▸ **LISTED RECORDS**:
- Opening Delimiter -

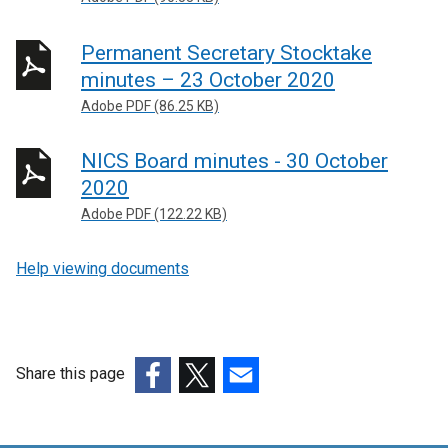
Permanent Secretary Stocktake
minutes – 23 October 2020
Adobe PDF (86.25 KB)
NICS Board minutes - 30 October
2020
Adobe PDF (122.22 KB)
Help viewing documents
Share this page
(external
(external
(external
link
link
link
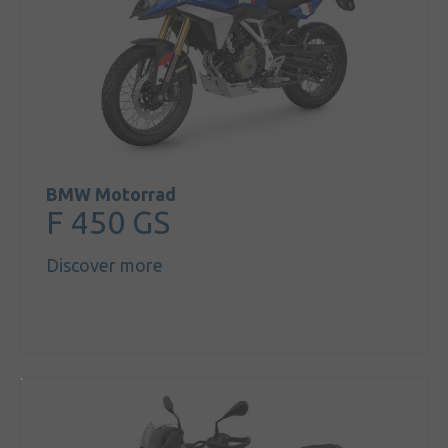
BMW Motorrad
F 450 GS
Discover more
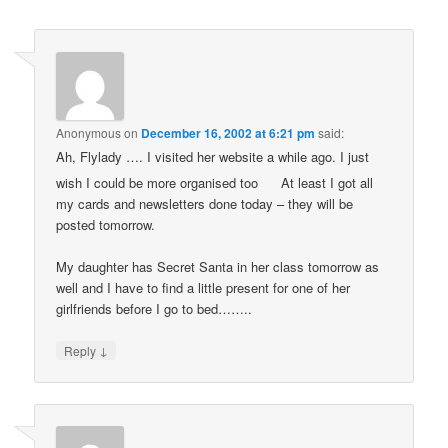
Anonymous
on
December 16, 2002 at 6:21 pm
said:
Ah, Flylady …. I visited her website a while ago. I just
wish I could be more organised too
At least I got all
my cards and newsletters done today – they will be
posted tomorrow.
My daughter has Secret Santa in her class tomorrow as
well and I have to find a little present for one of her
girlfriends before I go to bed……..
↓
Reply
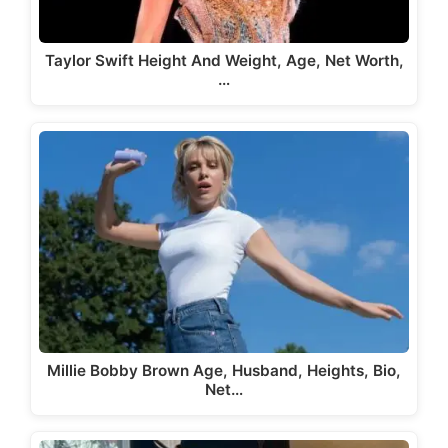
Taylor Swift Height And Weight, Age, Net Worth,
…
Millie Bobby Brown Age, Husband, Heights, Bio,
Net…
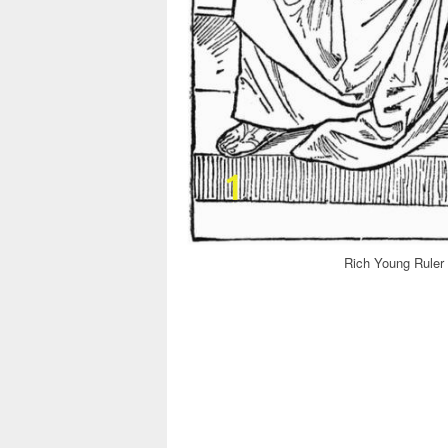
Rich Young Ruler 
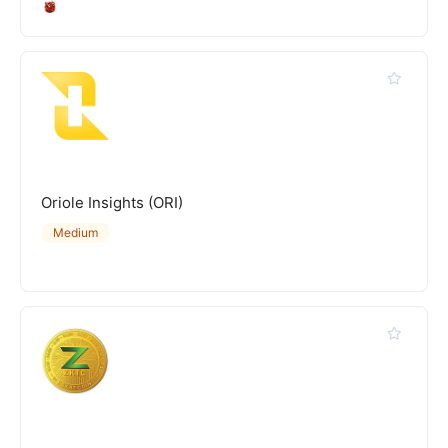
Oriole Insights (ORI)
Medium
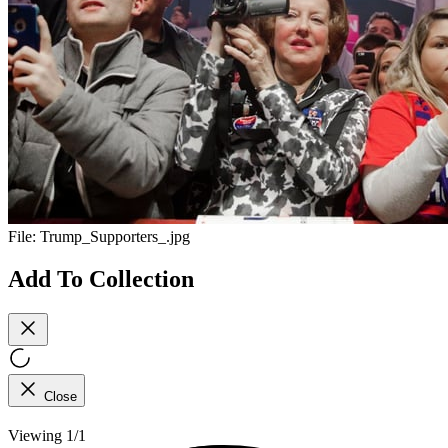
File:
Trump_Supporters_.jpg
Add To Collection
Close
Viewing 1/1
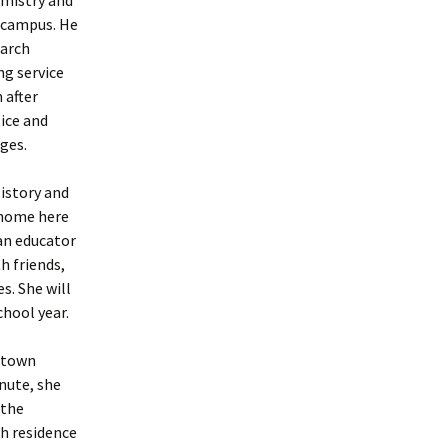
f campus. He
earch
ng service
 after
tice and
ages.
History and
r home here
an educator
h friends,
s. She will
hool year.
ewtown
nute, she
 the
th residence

- Closing Delimiter -

▸ **EXERCISE GOAL**: Leave every image out when you return the material above word for word.

▸ **TASK RESPONSE**:
Permanent Secretary Stocktake
minutes – 23 October 2020
Adobe PDF (86.25 KB)
NICS Board minutes - 30 October
2020
Adobe PDF (122.22 KB)
Help viewing documents
Share this page
(external
(external
(external
link
link
link
BMW Motorrad
F 450 GS
Discover more
Anonymous
on
December 16, 2002 at 6:21 pm
said:
Ah, Flylady …. I visited her website a while ago. I just
wish I could be more organised too
At least I got all
my cards and newsletters done today – they will be
posted tomorrow.
My daughter has Secret Santa in her class tomorrow as
well and I have to find a little present for one of her
girlfriends before I go to bed……..
↓
Reply
Taylor Swift Height And Weight, Age, Net Worth,
…
Millie Bobby Brown Age, Husband, Heights, Bio,
Net…
Rich Young Ruler 
Oriole Insights (ORI)
Medium
File:
Trump_Supporters_.jpg
Add To Collection
Close
Viewing 1/1
f campus. He
earch
ng service
 after
tice and
ages.
History and
r home here
an educator
h friends,
s. She will
hool year.
ewtown
nute, she
 the
th residence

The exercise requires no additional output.